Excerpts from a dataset
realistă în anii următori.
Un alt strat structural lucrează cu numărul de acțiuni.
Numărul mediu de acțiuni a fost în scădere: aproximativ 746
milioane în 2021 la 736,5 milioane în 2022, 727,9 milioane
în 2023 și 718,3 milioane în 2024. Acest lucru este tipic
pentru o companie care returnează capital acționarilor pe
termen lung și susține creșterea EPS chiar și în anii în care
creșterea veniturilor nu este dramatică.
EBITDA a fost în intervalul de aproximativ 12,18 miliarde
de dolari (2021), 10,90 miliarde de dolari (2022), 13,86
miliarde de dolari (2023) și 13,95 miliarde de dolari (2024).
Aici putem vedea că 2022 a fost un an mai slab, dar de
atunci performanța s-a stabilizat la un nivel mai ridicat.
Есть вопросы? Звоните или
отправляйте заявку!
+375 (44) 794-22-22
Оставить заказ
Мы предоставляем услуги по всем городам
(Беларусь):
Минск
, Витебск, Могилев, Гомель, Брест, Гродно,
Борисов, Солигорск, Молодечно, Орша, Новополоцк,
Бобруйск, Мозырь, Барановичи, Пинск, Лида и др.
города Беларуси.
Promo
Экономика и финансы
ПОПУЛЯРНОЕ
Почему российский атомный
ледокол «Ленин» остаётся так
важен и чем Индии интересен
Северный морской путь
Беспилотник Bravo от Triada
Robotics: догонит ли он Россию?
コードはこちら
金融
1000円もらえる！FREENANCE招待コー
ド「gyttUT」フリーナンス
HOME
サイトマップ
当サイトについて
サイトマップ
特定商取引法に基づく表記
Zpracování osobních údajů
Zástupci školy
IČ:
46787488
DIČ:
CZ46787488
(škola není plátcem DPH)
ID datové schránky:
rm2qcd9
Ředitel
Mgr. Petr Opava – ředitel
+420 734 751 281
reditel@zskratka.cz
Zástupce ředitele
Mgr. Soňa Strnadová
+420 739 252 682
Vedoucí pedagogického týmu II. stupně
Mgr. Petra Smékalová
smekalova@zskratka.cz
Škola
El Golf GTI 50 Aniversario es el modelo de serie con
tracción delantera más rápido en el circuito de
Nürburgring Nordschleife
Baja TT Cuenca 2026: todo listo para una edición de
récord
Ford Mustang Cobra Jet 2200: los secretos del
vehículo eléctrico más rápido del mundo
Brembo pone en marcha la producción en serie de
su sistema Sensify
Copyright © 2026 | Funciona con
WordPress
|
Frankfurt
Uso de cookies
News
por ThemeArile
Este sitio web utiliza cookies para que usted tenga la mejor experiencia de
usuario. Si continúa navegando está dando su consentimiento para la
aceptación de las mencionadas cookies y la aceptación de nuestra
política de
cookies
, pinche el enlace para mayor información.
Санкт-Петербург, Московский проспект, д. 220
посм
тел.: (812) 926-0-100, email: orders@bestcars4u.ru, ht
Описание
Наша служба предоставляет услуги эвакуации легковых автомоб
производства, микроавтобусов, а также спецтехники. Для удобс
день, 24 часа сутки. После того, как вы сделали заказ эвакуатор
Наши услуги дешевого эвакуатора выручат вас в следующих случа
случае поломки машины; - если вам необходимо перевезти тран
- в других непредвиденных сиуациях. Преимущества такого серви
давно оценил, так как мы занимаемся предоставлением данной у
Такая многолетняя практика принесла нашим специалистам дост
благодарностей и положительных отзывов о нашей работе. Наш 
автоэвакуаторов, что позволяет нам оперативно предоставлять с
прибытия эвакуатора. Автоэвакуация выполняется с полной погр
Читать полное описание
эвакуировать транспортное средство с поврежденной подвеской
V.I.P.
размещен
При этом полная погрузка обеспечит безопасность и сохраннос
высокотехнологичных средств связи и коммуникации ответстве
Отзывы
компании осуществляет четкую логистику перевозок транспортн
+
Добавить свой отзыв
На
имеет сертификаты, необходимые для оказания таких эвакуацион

Your goal: Output an identical copy of every record above.

Answer space:
realistă în anii următori.
Un alt strat structural lucrează cu numărul de acțiuni.
Numărul mediu de acțiuni a fost în scădere: aproximativ 746
milioane în 2021 la 736,5 milioane în 2022, 727,9 milioane
în 2023 și 718,3 milioane în 2024. Acest lucru este tipic
pentru o companie care returnează capital acționarilor pe
termen lung și susține creșterea EPS chiar și în anii în care
creșterea veniturilor nu este dramatică.
EBITDA a fost în intervalul de aproximativ 12,18 miliarde
de dolari (2021), 10,90 miliarde de dolari (2022), 13,86
miliarde de dolari (2023) și 13,95 miliarde de dolari (2024).
Aici putem vedea că 2022 a fost un an mai slab, dar de
atunci performanța s-a stabilizat la un nivel mai ridicat.
Есть вопросы? Звоните или
отправляйте заявку!
+375 (44) 794-22-22
Оставить заказ
Мы предоставляем услуги по всем городам
(Беларусь):
Минск
, Витебск, Могилев, Гомель, Брест, Гродно,
Борисов, Солигорск, Молодечно, Орша, Новополоцк,
Бобруйск, Мозырь, Барановичи, Пинск, Лида и др.
города Беларуси.
Promo
Экономика и финансы
ПОПУЛЯРНОЕ
Почему российский атомный
ледокол «Ленин» остаётся так
важен и чем Индии интересен
Северный морской путь
Беспилотник Bravo от Triada
Robotics: догонит ли он Россию?
コードはこちら
金融
1000円もらえる！FREENANCE招待コー
ド「gyttUT」フリーナンス
HOME
サイトマップ
当サイトについて
サイトマップ
特定商取引法に基づく表記
Zpracování osobních údajů
Zástupci školy
IČ:
46787488
DIČ:
CZ46787488
(škola není plátcem DPH)
ID datové schránky:
rm2qcd9
Ředitel
Mgr. Petr Opava – ředitel
+420 734 751 281
reditel@zskratka.cz
Zástupce ředitele
Mgr. Soňa Strnadová
+420 739 252 682
Vedoucí pedagogického týmu II. stupně
Mgr. Petra Smékalová
smekalova@zskratka.cz
Škola
El Golf GTI 50 Aniversario es el modelo de serie con
tracción delantera más rápido en el circuito de
Nürburgring Nordschleife
Baja TT Cuenca 2026: todo listo para una edición de
récord
Ford Mustang Cobra Jet 2200: los secretos del
vehículo eléctrico más rápido del mundo
Brembo pone en marcha la producción en serie de
su sistema Sensify
Copyright © 2026 | Funciona con
WordPress
|
Frankfurt
Uso de cookies
News
por ThemeArile
Este sitio web utiliza cookies para que usted tenga la mejor experiencia de
usuario. Si continúa navegando está dando su consentimiento para la
aceptación de las mencionadas cookies y la aceptación de nuestra
política de
cookies
, pinche el enlace para mayor información.
Санкт-Петербург, Московский проспект, д. 220
посм
тел.: (812) 926-0-100, email: orders@bestcars4u.ru, ht
Описание
Наша служба предоставляет услуги эвакуации легковых автомоб
производства, микроавтобусов, а также спецтехники. Для удобс
день, 24 часа сутки. После того, как вы сделали заказ эвакуатор
Наши услуги дешевого эвакуатора выручат вас в следующих случа
случае поломки машины; - если вам необходимо перевезти тран
- в других непредвиденных сиуациях. Преимущества такого серви
давно оценил, так как мы занимаемся предоставлением данной у
Такая многолетняя практика принесла нашим специалистам дост
благодарностей и положительных отзывов о нашей работе. Наш 
автоэвакуаторов, что позволяет нам оперативно предоставлять с
прибытия эвакуатора. Автоэвакуация выполняется с полной погр
Читать полное описание
эвакуировать транспортное средство с поврежденной подвеской
V.I.P.
размещен
При этом полная погрузка обеспечит безопасность и сохраннос
высокотехнологичных средств связи и коммуникации ответстве
Отзывы
компании осуществляет четкую логистику перевозок транспортн
+
Добавить свой отзыв
На
имеет сертификаты, необходимые для оказания таких эвакуацион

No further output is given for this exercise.